A senior at Palo Alto High School, also 18, has been taking his friend's attention deficit disorder medication, Ritalin, for the last nine months. He started buying his own this summer and now takes several pills nearly every day. Although he recently started having problems sleeping, "I don't see it as a bad thing," he says, noting that he believes he has been able to study better on the pills. "Nothing bad has come from it, only good."

He adds that it's easier for people his age to get prescription drugs. "You can't go around the house and find a bag of cocaine in your parent's house, but you can find Vicodin," he says. Both students asked not be identified because of the illegal nature of their activity.

Students say prescription pills can often be less expensive than other drugs such as marijuana and cocaine. Pain pills such as Vicodin sell for around $5, depending on the dose, while stronger medications such as OxyContin can cost several times that. Ritalin, one of the most widely available drugs, sells for $1 to $2 a pill, students say, but can be more expensive before midterms and finals, when students use them to cram.

A Government Solution

Under federal law, it's illegal to possess controlled substances without a prescription. But prosecutions for possession are rare, especially when minors are involved. Many schools bar students from carrying medications without a prescription, but enforcement can be difficult.

Response from state and federal governments and pharmaceutical companies, meanwhile, has been limited. Last year, the Bush administration introduced an effort to control prescription drug abuse, but most of the plan centers on reducing sales of narcotic medications online or by doctors who write pain prescriptions too freely.

The Food and Drug Administration and the Substance Abuse and Mental Health Services Administration have instituted a new print and television ad campaign, "The Buzz Can Take Your Breath Away," highlighting the dangers of prescription drug abuse among young people. And Purdue Pharma, the maker of OxyContin, has introduced a public campaign about the dangers of abusing the drug after reports of misuse.

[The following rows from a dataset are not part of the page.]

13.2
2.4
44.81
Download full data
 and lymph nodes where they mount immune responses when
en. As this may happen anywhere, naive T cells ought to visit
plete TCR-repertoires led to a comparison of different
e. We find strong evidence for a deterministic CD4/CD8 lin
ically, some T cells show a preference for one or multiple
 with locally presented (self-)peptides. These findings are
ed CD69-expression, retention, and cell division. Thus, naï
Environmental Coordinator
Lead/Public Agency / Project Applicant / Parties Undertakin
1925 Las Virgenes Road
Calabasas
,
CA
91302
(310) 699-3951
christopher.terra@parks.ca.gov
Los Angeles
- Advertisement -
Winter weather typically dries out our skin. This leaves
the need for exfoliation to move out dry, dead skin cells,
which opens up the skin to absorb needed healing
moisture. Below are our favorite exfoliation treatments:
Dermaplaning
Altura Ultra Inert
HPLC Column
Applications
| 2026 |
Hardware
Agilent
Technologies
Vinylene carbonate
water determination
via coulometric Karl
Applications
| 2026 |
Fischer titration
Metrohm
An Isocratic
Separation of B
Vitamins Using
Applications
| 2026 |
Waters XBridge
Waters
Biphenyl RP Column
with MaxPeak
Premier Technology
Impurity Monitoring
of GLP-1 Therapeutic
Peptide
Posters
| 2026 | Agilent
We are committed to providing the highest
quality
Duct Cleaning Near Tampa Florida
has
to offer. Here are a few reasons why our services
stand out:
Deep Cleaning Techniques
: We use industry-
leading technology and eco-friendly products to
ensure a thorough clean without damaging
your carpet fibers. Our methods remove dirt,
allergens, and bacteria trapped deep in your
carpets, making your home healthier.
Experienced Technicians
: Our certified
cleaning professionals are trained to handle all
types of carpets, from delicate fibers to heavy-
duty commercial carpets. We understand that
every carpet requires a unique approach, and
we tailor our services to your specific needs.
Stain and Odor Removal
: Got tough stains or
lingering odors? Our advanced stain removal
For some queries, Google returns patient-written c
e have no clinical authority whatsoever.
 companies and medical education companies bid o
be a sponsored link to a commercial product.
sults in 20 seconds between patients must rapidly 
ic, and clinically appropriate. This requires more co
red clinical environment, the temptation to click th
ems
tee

Makers of the other prescription drugs, including Vicodin's Abbott Laboratories Inc., Valium's Hoffmann-La Roche Inc. and Pfizer Inc., the maker of Xanax, say they have instituted public awareness campaigns about the dangers of prescription drug abuse, such as giving doctors and parents brochures about monitoring the pills.

Many parents have yet to address the issue at home. According to the Center for Addiction and Substance Abuse at Columbia University, 44% of parents believe that teens who abuse prescription drugs get them from their parents - yet 71% don't take any precautions with prescription drugs in their homes.

Ryan and Daniel Smith both recently completed a rehabilitation program for prescription drug abuse. Now attending college in Arizona, they say they're trying to keep each other from relapsing.

Both have been sober for nearly a year, and they've each started part-time jobs and are dating. The two say they occasionally attend narcotics anonymous meetings but don't like going because some of the people who attend depress them.

"We weren't really druggies," says Daniel. "We just fell into something. The pills were all over the place."